◆ Exercises ◆
1. Rewrite the paragraph beginning "(a) Against each participating hospital" in the regulation excerpt on civil money penalties below as a short list that keeps its main facts.
2. Extend the regulation excerpt on civil money penalties below, picking up after its final sentence.

◆ Document extract ◆
In considering the factors listed in § 1003.140, aggravating circumstances include—

(a) Such violations were of several types or occurred over a lengthy period of time;

(b) There were many such violations (or the nature and circumstances indicate a pattern of incidents);

(c) The amount of money, remuneration, damages, or tainted claims involved in the violation was $15,000 or more; or

(d) Patient harm, premature discharge, or a need for additional services or subsequent hospital admission resulted, or could have resulted, from the incident; and

(e) The contracting organization knowingly or routinely engaged in any prohibited practice that acted as an inducement to reduce or limit medically necessary services provided with respect to a specific enrollee in the organization.

Subpart E—CMPs and Exclusions for EMTALA Violations Back to Top

§ 1003.500 Basis for civil money penalties and exclusions.

(a) The OIG may impose a penalty against any participating hospital with an emergency department or specialized capabilities or facilities for each negligent violation of section 1867 of the Act or § 489.24 of this title.

(b) The OIG may impose a penalty against any responsible physician for each—

(1) Negligent violation of section 1867 of the Act;

(2) Certification signed under section 1867(c)(l)(A) of the Act if the physician knew, or should have known, that the benefits of transfer to another facility did not outweigh the risks of such a transfer; or

(3) Misrepresentation made concerning an individual's condition or other information, including a hospital's obligations under section 1867 of the Act.

(c) The OIG may, in lieu of or in addition to any penalty available under this subpart, exclude any responsible physician that commits a gross and flagrant, or repeated, violation of this subpart from participation in Federal health care programs.

(d) For purposes of this subpart, a “gross and flagrant violation” is a violation that presents an imminent danger to the health, safety, or well-being of the individual who seeks examination and treatment or places that individual unnecessarily in a high-risk situation.

§ 1003.510 Amount of penalties.

The OIG may impose—

(a) Against each participating hospital, a penalty of not more than $50,000 for each individual violation, except that if the participating hospital has fewer than 100 State-licensed, Medicare-certified beds on the date the penalty is imposed, the penalty will not exceed $25,000 for each violation, and

(b) Against each responsible physician, a penalty of not more than $50,000 for each individual violation.

§ 1003.520 Determinations regarding the amount of penalties and the period of exclusion.

In considering the factors listed in § 1003.140, aggravating circumstances include:

(a) Requesting proof of insurance, prior authorization, or a monetary payment prior to appropriately screening or initiating stabilizing treatment for an emergency medical condition, or requesting a monetary payment prior to stabilizing an emergency medical condition;

(b) Patient harm or unnecessary risk of patient harm, premature discharge, or a need for additional services or subsequent hospital admission resulted, or could have resulted, from the incident; or

(c) The individual presented to the hospital with a request for examination or treatment of a medical condition that was an emergency medical condition, as defined by § 489.24(b) of this title.

◆ Available data ◆
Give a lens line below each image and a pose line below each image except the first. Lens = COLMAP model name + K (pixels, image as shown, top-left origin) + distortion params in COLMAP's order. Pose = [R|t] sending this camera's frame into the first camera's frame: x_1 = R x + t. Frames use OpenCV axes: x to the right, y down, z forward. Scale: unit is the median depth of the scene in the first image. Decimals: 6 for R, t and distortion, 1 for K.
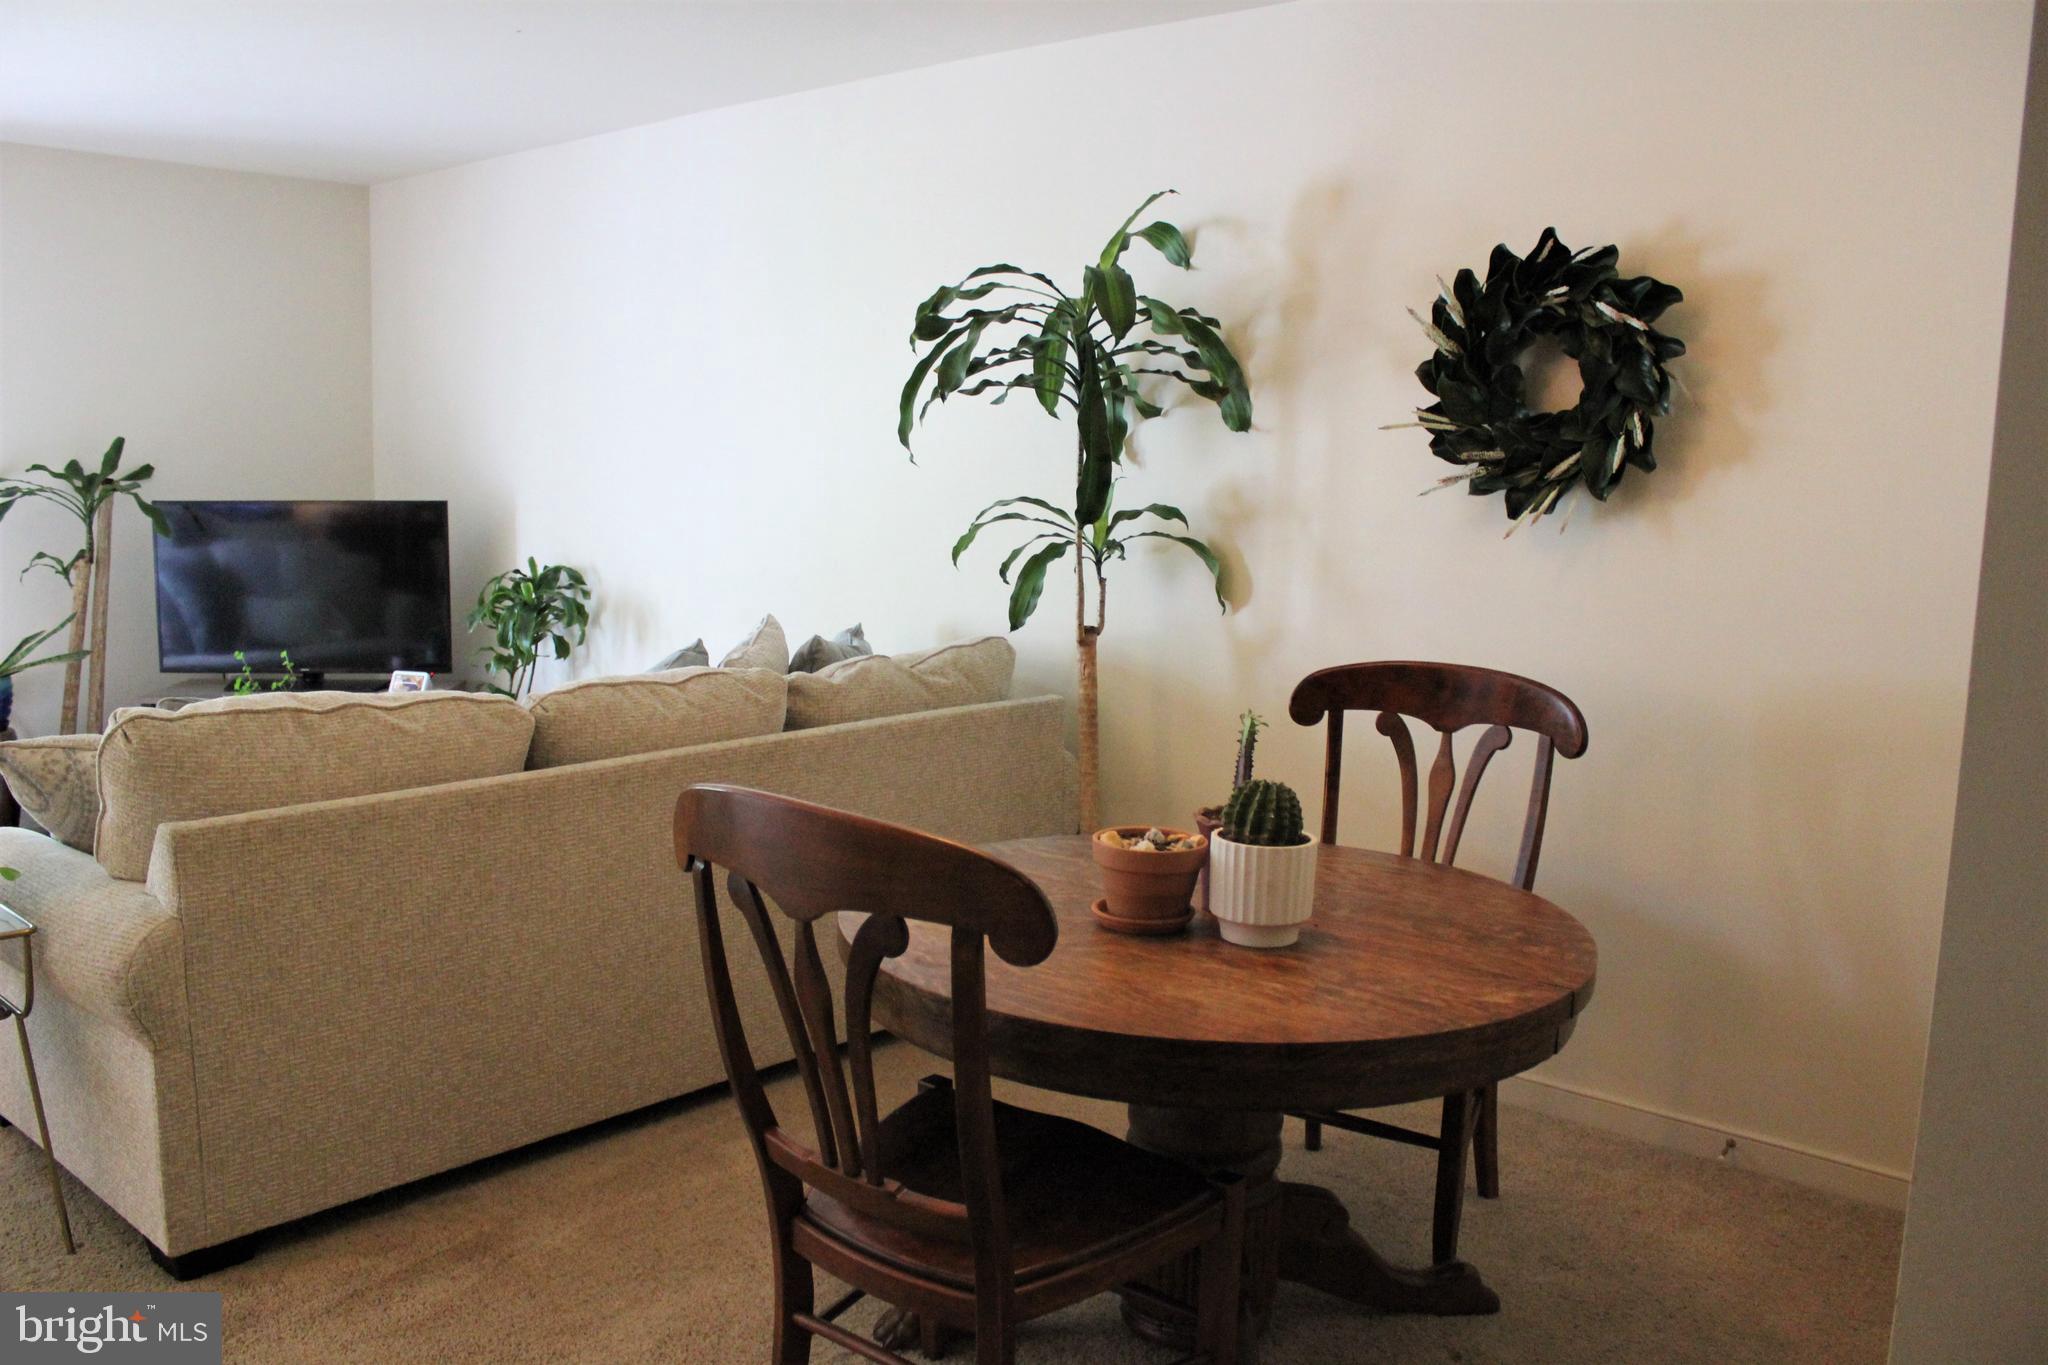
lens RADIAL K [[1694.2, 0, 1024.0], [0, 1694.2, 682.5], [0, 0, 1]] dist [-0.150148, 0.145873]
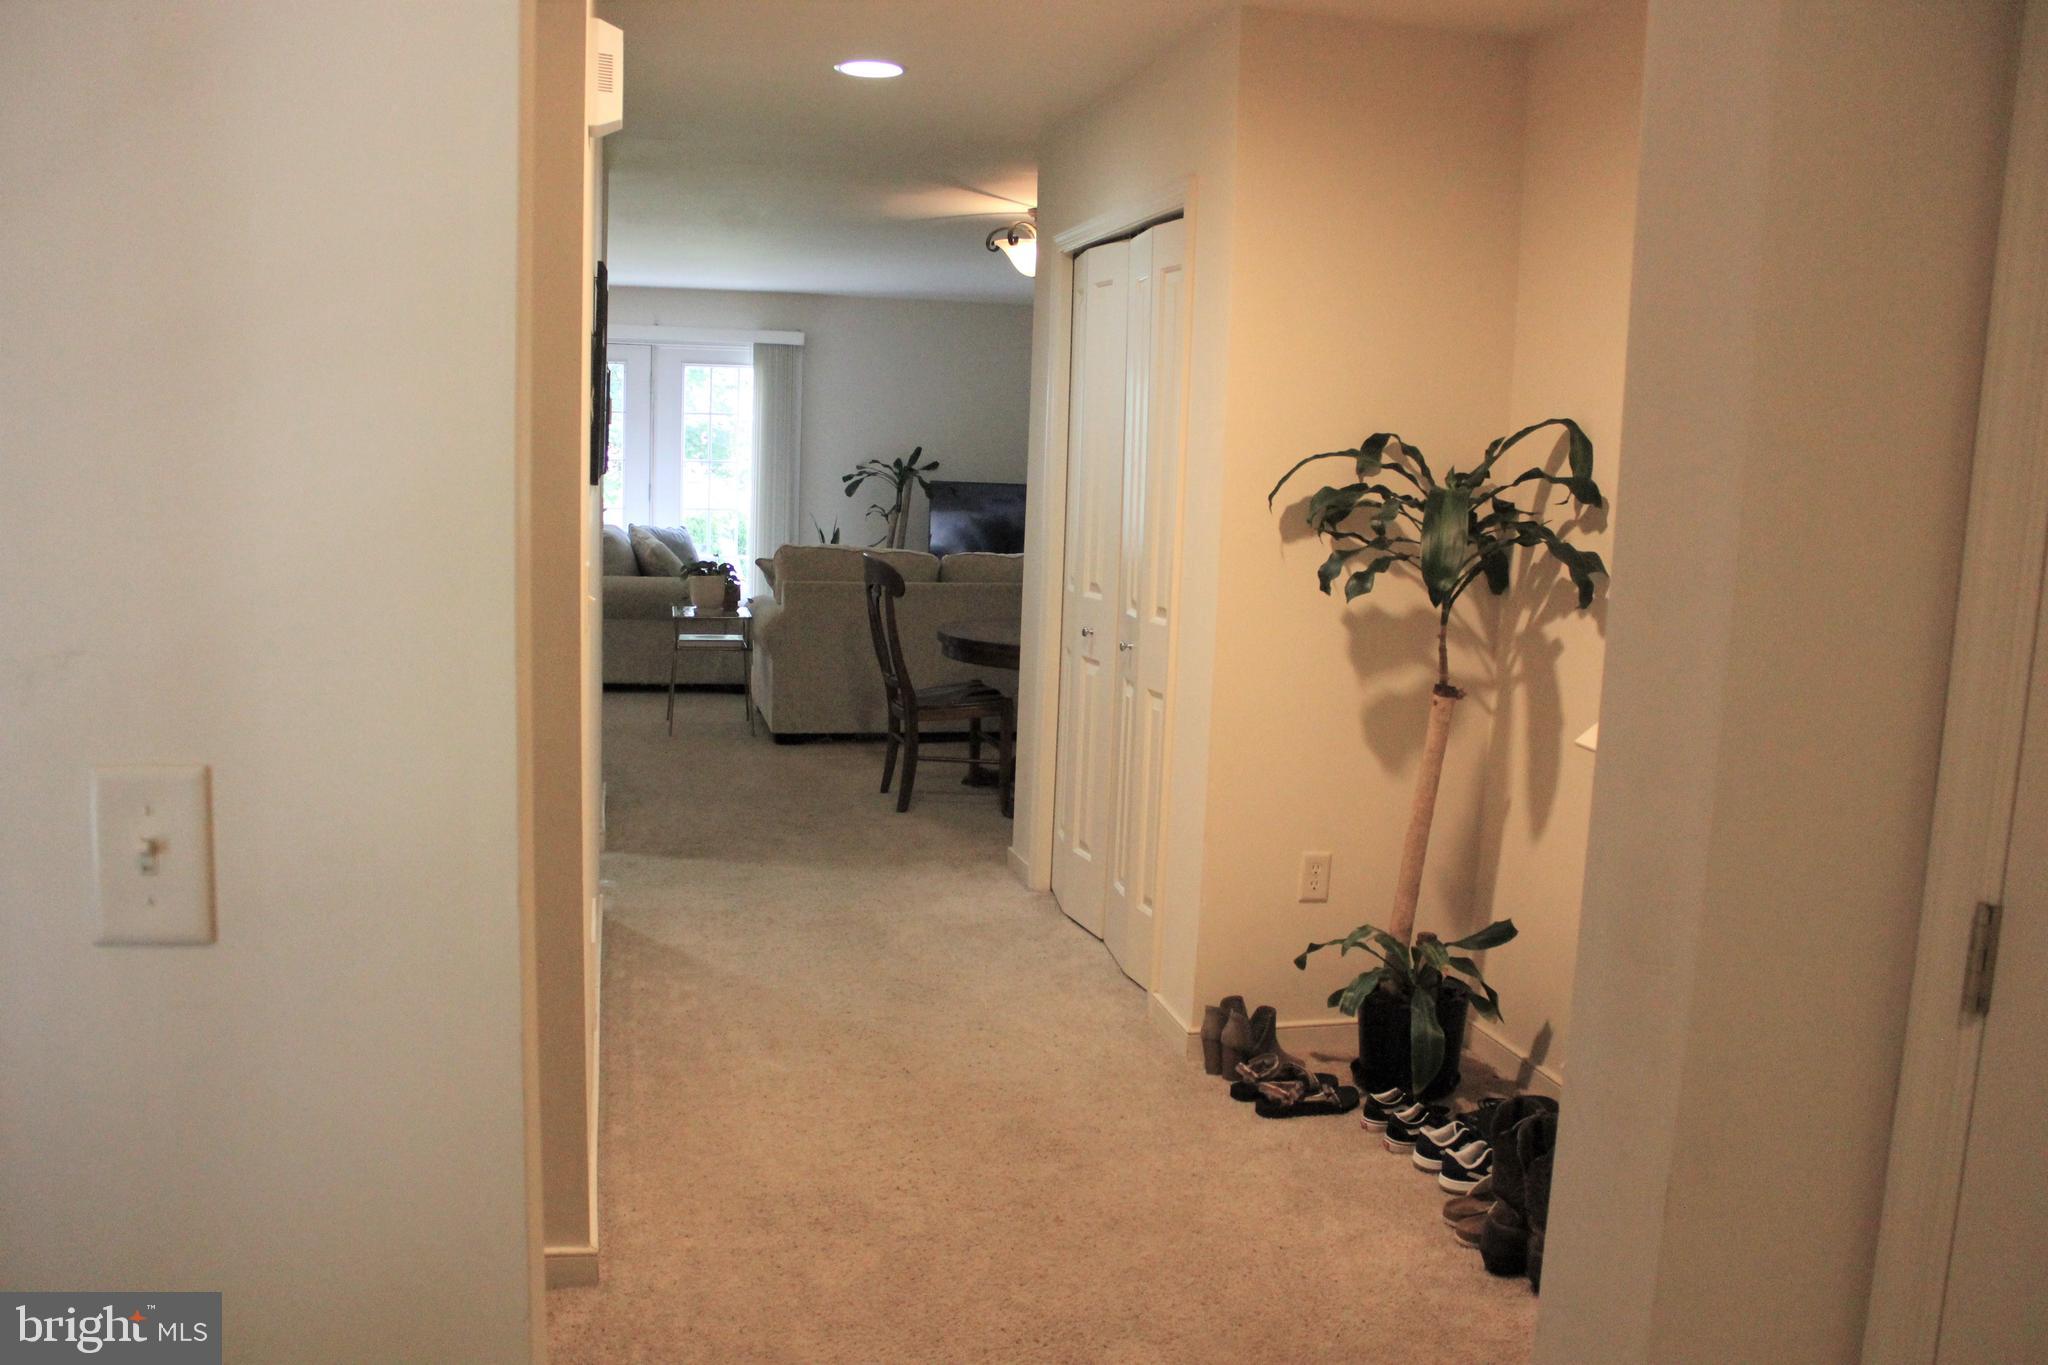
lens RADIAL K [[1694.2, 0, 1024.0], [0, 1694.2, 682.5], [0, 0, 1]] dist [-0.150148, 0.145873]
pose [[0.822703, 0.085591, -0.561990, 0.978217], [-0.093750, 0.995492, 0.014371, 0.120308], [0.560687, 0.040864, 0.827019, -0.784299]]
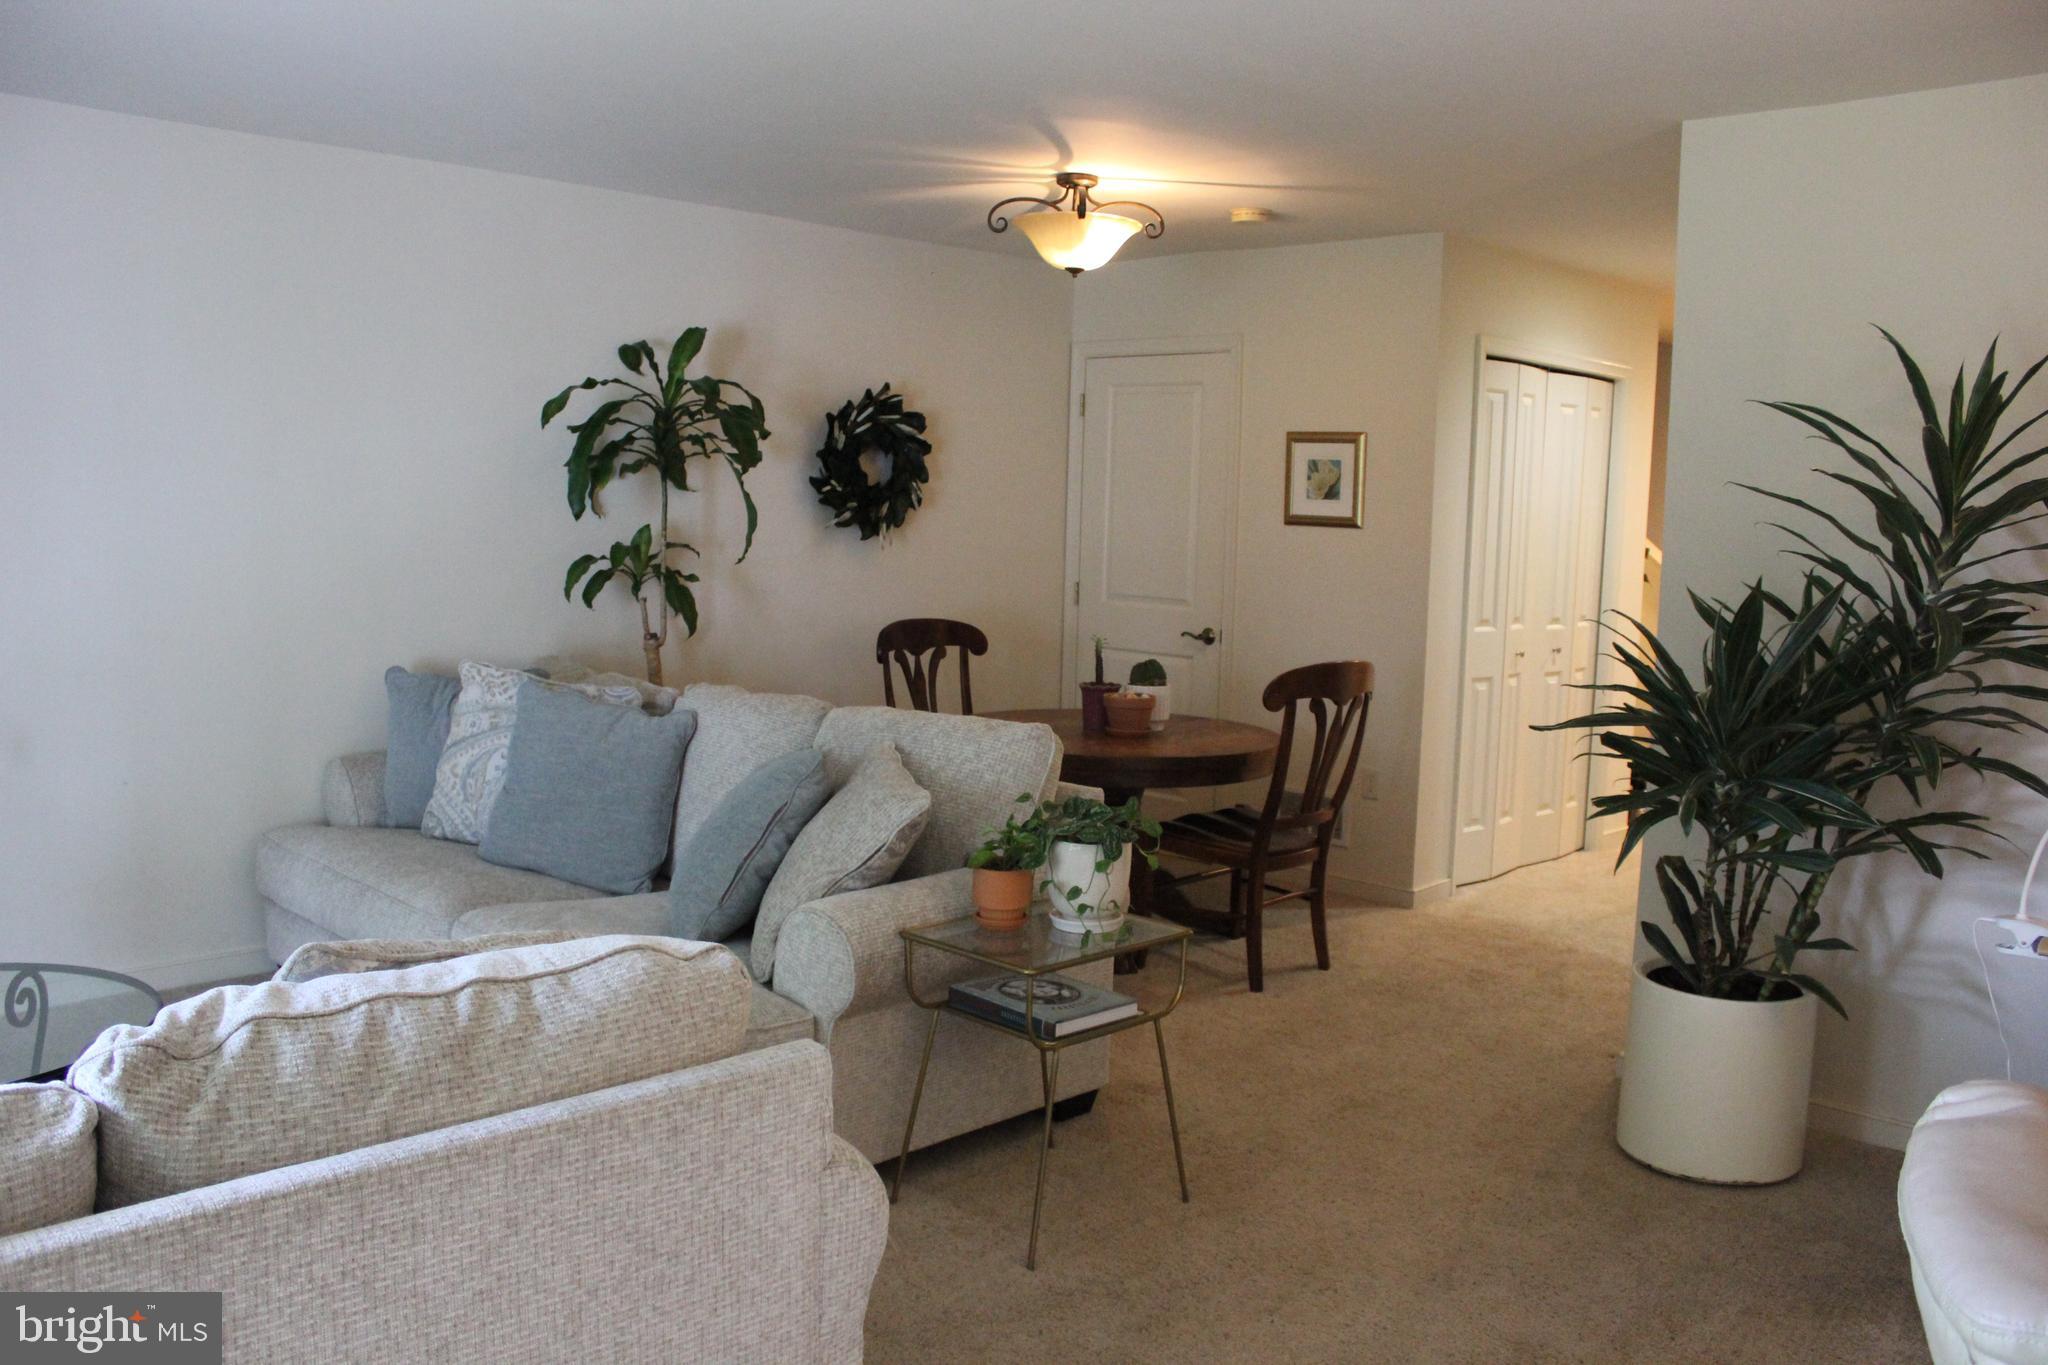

◆ Solved tasks ◆
1.
- A participating hospital faces a penalty of up to $50,000 for each individual violation.
- If the hospital has fewer than 100 State-licensed, Medicare-certified beds on the date the penalty is imposed, the cap is $25,000 for each violation.

2.
Subpart F—CMPs for Section 1140 Violations Back to Top

§ 1003.600 Basis for civil money penalties.

(a) The OIG may impose a penalty against any person who it determines in accordance with this part has used the words, letters, symbols, or emblems as defined in paragraph (b) of this section in such a manner that such person knew, or should have known, would convey, or in a manner that reasonably could be interpreted or construed as conveying, the false impression that an advertisement, a solicitation, or other item was authorized, approved, or endorsed by the Department or CMS or that such person or organization has some connection with or authorization from the Department or CMS.

(b) Civil money penalties may be imposed, regardless of the use of a disclaimer of affiliation with the United States Government, the Department, or its programs, for misuse of—

(1) The words “Department of Health and Human Services,” “Health and Human Services,” “Centers for Medicare & Medicaid Services,” “Medicare,” or “Medicaid” or any other combination or variations of such words;

(2) The letters “DHHS,” “HHS,” or “CMS,” or any other combination or variation of such letters; or

(3) A symbol or an emblem of the Department or CMS (including the design of, or a reasonable facsimile of the design of, the Medicare card, the check used for payment of benefits under Title II, or envelopes or other stationery used by the Department or CMS) or any other combination or variation of such symbols or emblems.

(c) Civil money penalties will not be imposed against any agency or instrumentality of a State, or political subdivision of the State, that uses any symbol or emblem or any words or letters that specifically identify that agency or instrumentality of the State or political subdivision.

§ 1003.610 Amount of penalties.

(a) The OIG may impose a penalty of not more than—

(1) $5,000 for each individual violation resulting from the misuse of Departmental, CMS, or Medicare or Medicaid program words, letters, symbols, or emblems as described in § 1003.600(a) relating to printed media;

(2) $5,000 for each individual violation in the case of such misuse related to an electronic message, Web page, or telemarketing solicitation;

(3) $25,000 for each individual violation in the case of such misuse related to a broadcast or telecast.

(b) For purposes of this paragraph, a violation is defined as—

(1) In the case of a direct mailing solicitation or an advertisement, each separate piece of mail that contains one or more words, letters, symbols, or emblems related to a determination under § 1003.600(a);

(2) In the case of a printed solicitation or an advertisement, each reproduction, reprinting, or distribution of such item related to a determination under § 1003.600(a);

(3) In the case of a broadcast or telecast, each airing of a single commercial or solicitation related to a determination under § 1003.600(a);

(4) In the case of electronic mail (email) messages, each separate email address that received the email message that contains one or more words, letters, symbols, or emblems related to a determination under § 1003.600(a);

(5) In the case of a Web page (such as an Internet site) accessed by a computer or other electronic means, each instance in which an individual views such Web page that contains one or more words, letters, symbols, or emblems related to a determination under § 1003.600(a); and

(6) In the case of a telemarketing solicitation, each individual unsolicited telephone call regarding the delivery of an item or service under Medicare or Medicaid related to a determination under § 1003.600(a).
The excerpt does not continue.